Les décisions médicales de fin de vie ayant pour effet éventuel ou certain d’abréger la vie semblent finalement fréquentes dans les pays étudiés, où elles concernent un à deux tiers de toutes les morts «non subites». Toutefois, «la façon dont elles sont prises et mises en oeuvre n’est pas toujours adéquate, notent les auteurs. Ainsi, même lorsque l’intention de mettre un terme à la vie du patient est explicite, celui-ci ou les membres de sa famille ne sont pas toujours impliqués dans le processus de prise de décision, et les autres soignants ne sont pas toujours consultés». Par ailleurs, «dans tous les pays, les directives pour un traitement efficace des souffrances sont appliquées de façon inappropriée, les opioïdes étant par exemple administrés à des doses souvent trop faibles», poursuivent les auteurs.
«Enfin, on sait peu de choses sur le soin avec lequel les décisions médicales de fin de vie sont prises.
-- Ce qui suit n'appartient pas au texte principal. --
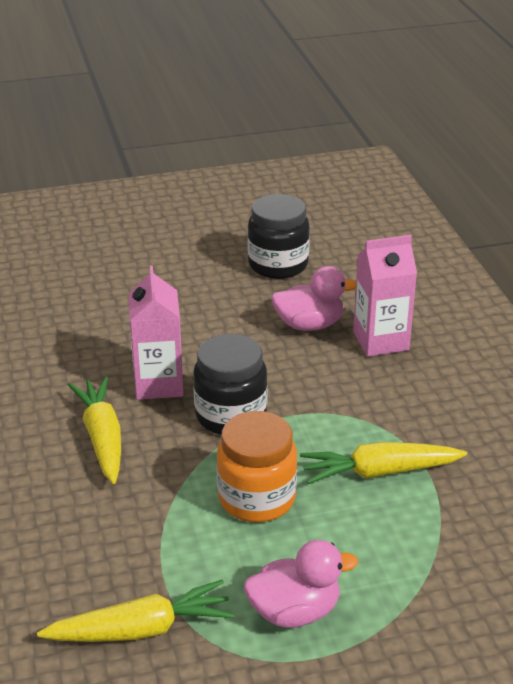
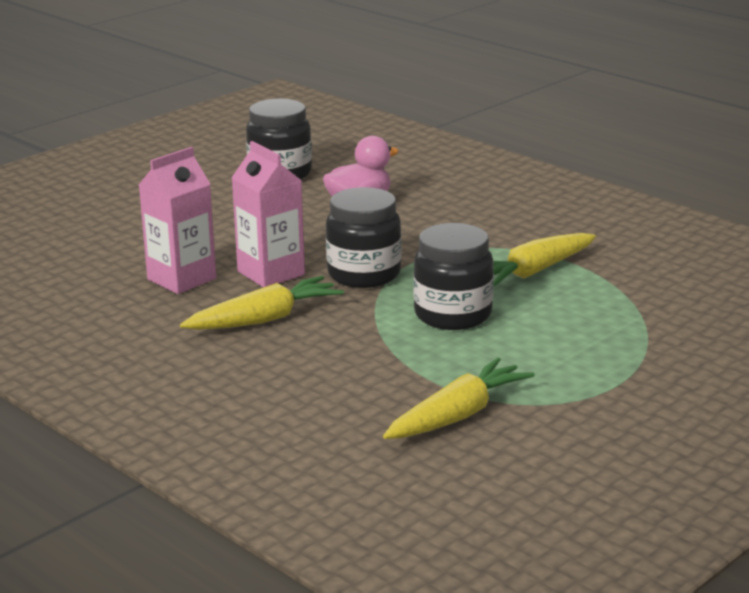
camera: 30 degrees left, 10 degrees down
yellow carrot [68,376,121,484] -> yellow carrot turned 105 degrees clockwise [180,276,344,330]
orange jar [217,411,297,522] -> black jar [413,223,494,330]
pink duck [244,540,358,628] -> none
pink carton [353,235,417,357] -> pink carton moved to [139,147,216,294]

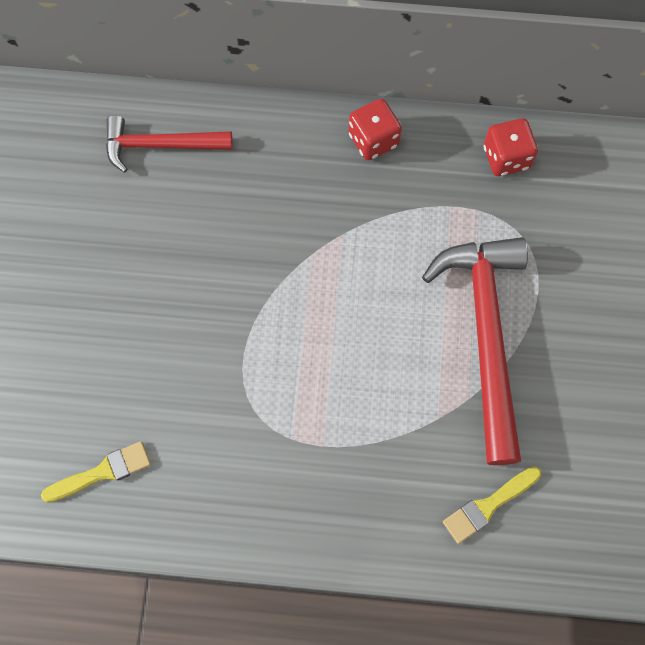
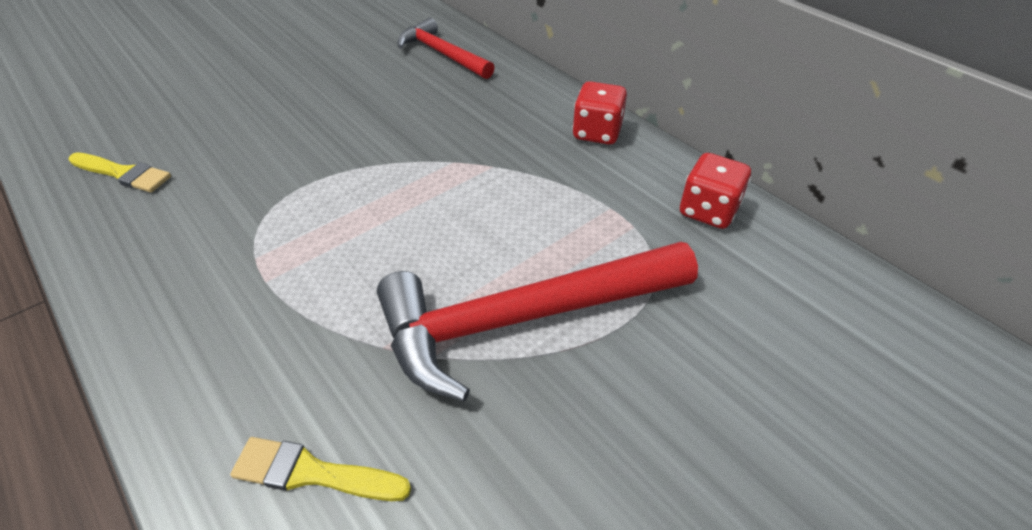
camera: 45 degrees right, 25 degrees down
red hammer [422,237,528,465] -> red hammer turned 150 degrees counterclockwise [377,242,698,401]

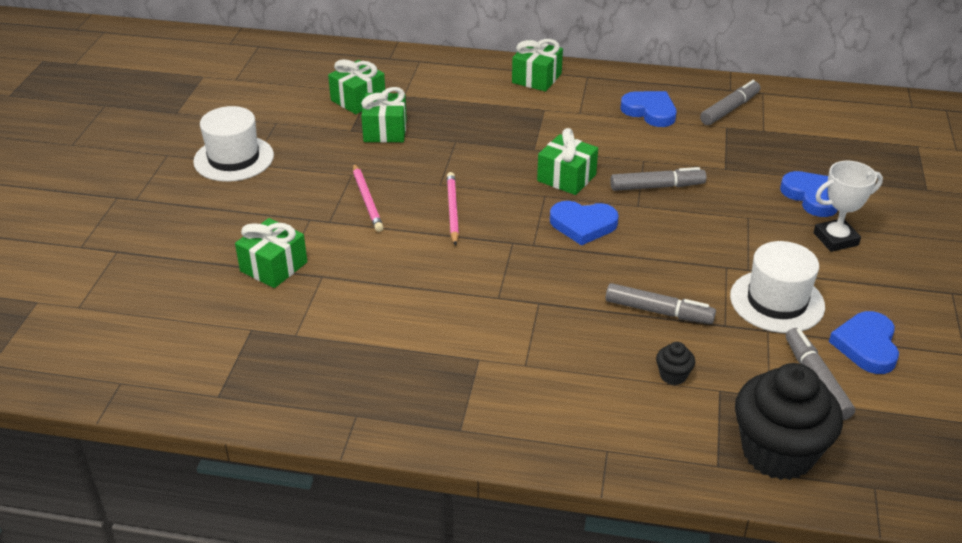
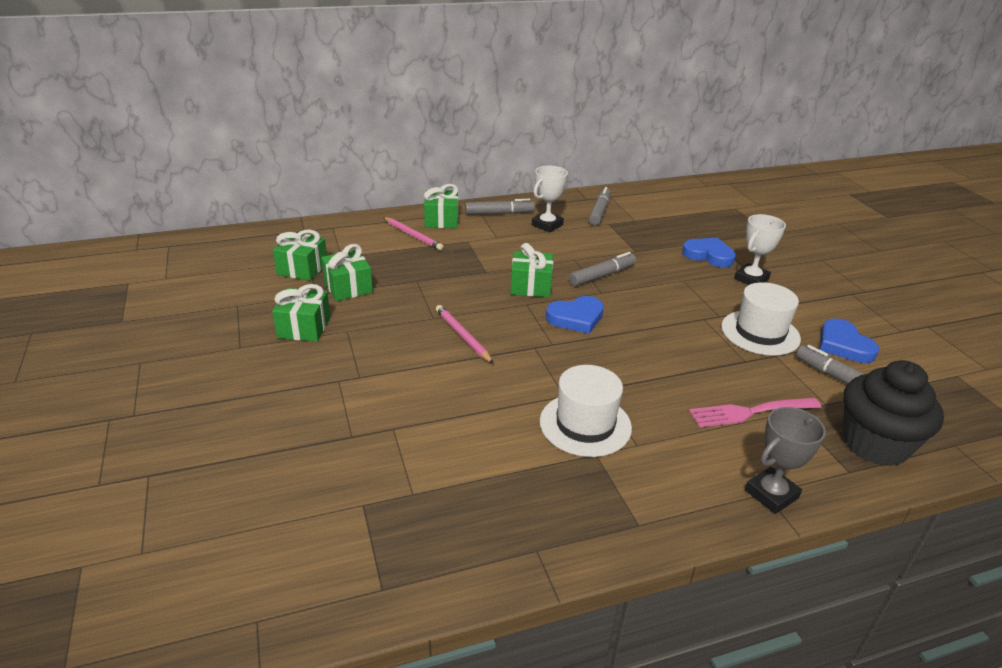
camera: 30 degrees left, 5 degrees down
white hat [193,106,274,182] -> white hat moved to [540,365,632,457]
green gift [235,218,307,288] -> green gift moved to [272,284,330,342]
pink pencil [353,163,383,232] -> pink pencil moved to [383,217,443,250]
grey marker [606,283,716,324] -> grey marker moved to [465,199,535,215]
blue heart [621,91,677,127] -> white trophy [532,166,568,232]
black cupcake [656,342,695,385] -> pink fork [689,398,821,427]
none -> grey trophy [745,407,826,514]

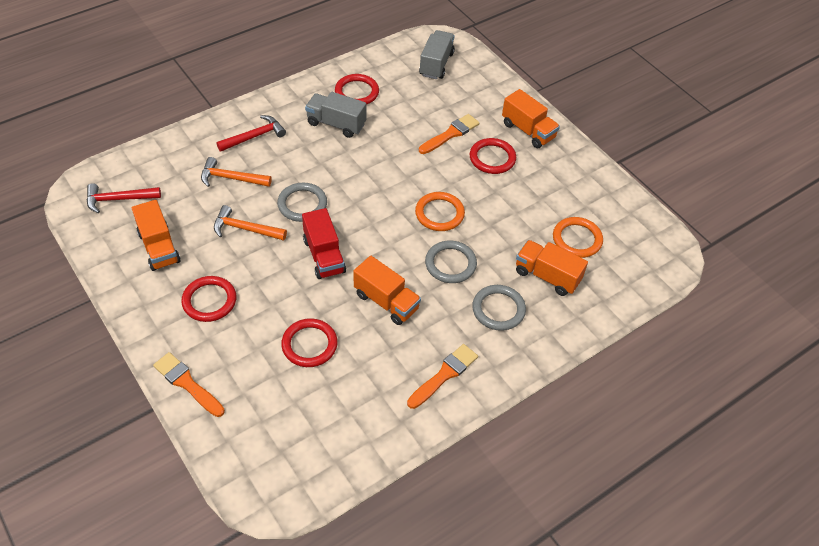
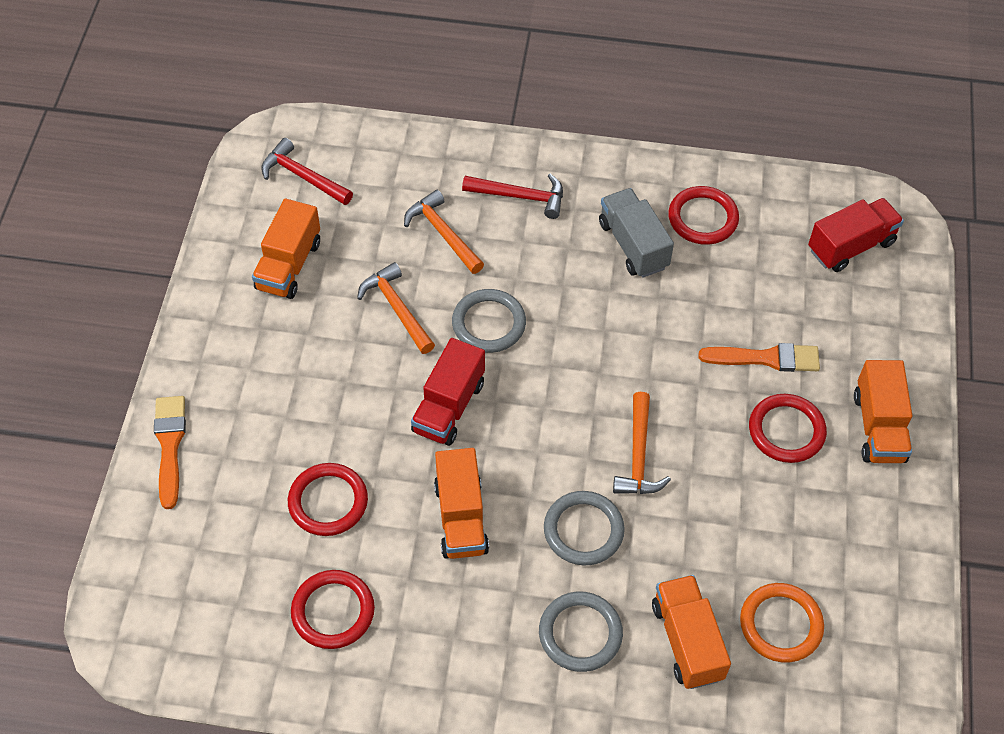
camera: 45 degrees right, 5 degrees up
red ring [181,276,236,322] -> red ring moved to [291,570,375,649]
orange brush [407,344,478,409] -> none
orange ring [415,192,465,231] -> orange hammer [613,392,671,494]
grey truck [419,30,455,79] -> red truck [808,198,904,272]

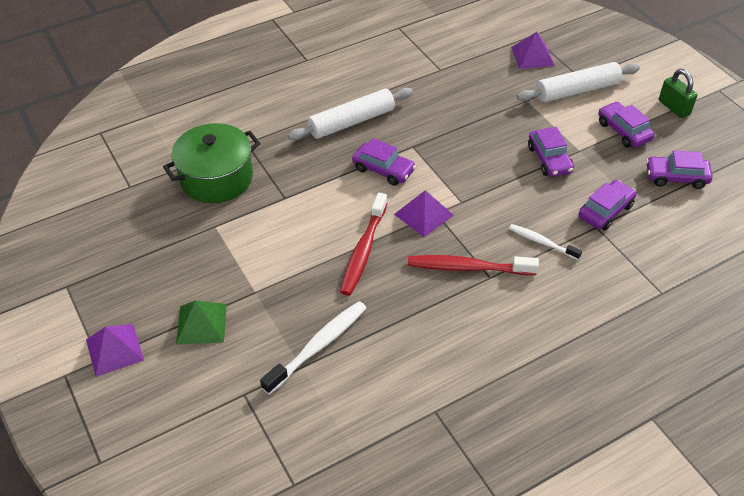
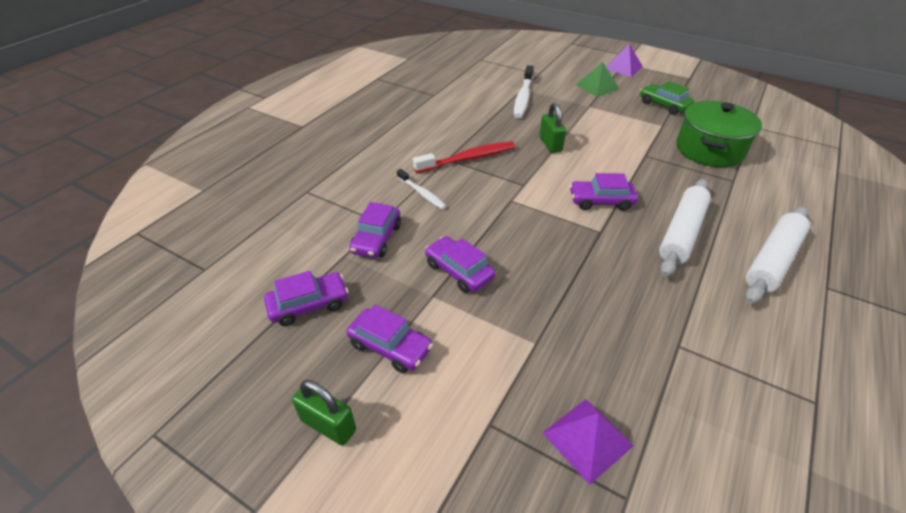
camera: 150 degrees right, 5 degrees down
red toothbrush [340,193,388,296] -> green padlock [539,103,566,153]
purple pyramid [394,190,454,237] -> none
white toothbrush [509,224,582,260] -> white toothbrush turned 45 degrees clockwise [397,169,447,210]
white rolling pin [517,62,640,102] -> white rolling pin moved to [745,206,810,304]
none -> green car [640,81,694,115]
On peut, par exemple, se demander si la pratique de la sédation profonde n’est pas considérée par certains praticiens comme une alternative pour mettre un terme à la vie avec des substances létales, mais sans complications légales, spécialement lorsque la nutrition et l’hydratation ont été interrompues.»
En conclusion, les auteurs estiment que, «si l’on veut à l’avenir faire progresser la qualité des soins en fin de vie et la façon dont ils sont mis en oeuvre, il importe de disposer de données». Ils espèrent que ce type d’étude pourra être étendu à d’autres pays, «notamment en France, où une nouvelle loi est entrée en application en février 2006** sans qu’on ne connaisse vraiment la réalité des pratiques».
« Population & Sociétés » n° 430, janvier 2007, accessible sur : ined.fr.
** La loi sur le droit des malades et la fin de vie, dite loi Leonetti, a fait l’objet d’un relatif consensus, mais l’Association pour le droit de mourir dans la dignité et ceux qui défendent la « loi Vincent Humbert » veulent toujours faire évoluer la législation vers un droit à l’euthanasie.